Os futuros de índices dos Estados Unidos operavam em queda, assim como as bolsas europeias. No mercado asiático, o fechamento foi desigual, com avanço das bolsas chinesas após corte de juros para empréstimos de médio prazo pelo Banco Popular da China.

As ações de mineração e energia lideraram as quedas na Europa, após dados fracos da economia chinesa em maio e diante da expectativa pela decisão sobre juros do Banco Central Europeu (BCE). No âmbito corporativos, as ações da H&M subiam após a receita do segundo trimestre superar previsões. A ação da SoftwareOne Holding AG subiu 21% em meio à oferta da Bain Capital de cerca de US$3,2 bilhões para fechar o capital da provedora suíça de serviços de TI.

No mercado de dívida, o prêmio do título norte-americano para 10 anos subia para 3,813% às 6h19 (horário de Brasília).
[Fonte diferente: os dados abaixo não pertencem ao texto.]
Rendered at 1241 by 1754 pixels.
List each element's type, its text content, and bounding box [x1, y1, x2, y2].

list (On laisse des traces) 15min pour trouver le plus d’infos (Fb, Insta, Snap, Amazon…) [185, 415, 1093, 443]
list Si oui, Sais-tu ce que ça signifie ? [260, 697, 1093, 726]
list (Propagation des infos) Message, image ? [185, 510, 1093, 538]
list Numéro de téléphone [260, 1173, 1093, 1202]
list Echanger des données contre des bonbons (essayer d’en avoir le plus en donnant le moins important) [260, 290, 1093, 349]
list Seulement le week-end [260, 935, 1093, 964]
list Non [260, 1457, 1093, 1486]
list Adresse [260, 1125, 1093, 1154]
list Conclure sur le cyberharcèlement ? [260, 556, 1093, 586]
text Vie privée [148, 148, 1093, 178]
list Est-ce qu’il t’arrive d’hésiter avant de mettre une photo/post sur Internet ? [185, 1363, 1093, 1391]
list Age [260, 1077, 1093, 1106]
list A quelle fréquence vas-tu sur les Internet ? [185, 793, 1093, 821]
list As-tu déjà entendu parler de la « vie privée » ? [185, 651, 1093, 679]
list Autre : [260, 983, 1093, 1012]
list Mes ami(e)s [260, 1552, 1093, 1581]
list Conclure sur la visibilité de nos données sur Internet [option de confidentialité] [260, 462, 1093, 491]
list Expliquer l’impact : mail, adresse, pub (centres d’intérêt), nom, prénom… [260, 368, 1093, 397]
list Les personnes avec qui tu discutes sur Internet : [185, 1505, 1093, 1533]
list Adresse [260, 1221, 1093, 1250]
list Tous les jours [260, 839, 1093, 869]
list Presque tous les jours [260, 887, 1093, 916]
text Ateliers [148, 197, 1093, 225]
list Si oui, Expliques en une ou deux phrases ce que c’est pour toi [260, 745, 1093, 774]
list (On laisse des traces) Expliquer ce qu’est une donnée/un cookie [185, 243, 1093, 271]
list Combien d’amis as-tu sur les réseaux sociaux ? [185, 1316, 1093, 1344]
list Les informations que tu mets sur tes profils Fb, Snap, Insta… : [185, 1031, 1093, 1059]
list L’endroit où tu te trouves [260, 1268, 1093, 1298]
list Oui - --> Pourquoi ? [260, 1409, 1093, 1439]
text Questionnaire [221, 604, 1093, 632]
O dólar se apreciava pouco e o euro também, enquanto a libra se mantinha praticamente estável ante outras divisas.

Os contratos de petróleo WTI subiam, em direção contrária do ouro e do bitcoin, que perdiam valor.

→ O que move os mercados hoje

🏦 Outras decisões. Depois do Fed, o banco central de Hong Kong também manteve inalterada a taxa de juros do país (5,5%), enquanto o Banco Popular da China fez mais um movimento para estimular a economia. Reduziu os juros dos empréstimos de um ano e irrigou o mercado com mais empréstimos de médio prazo. Hoje, o Banco Central Europeu (BCE) toma sua decisão e espera-se uma alta da taxa de 0,25 ponto percentual, bem como algum sinal sobre o caminho que ainda resta a percorrer contra a inflação persistente na região.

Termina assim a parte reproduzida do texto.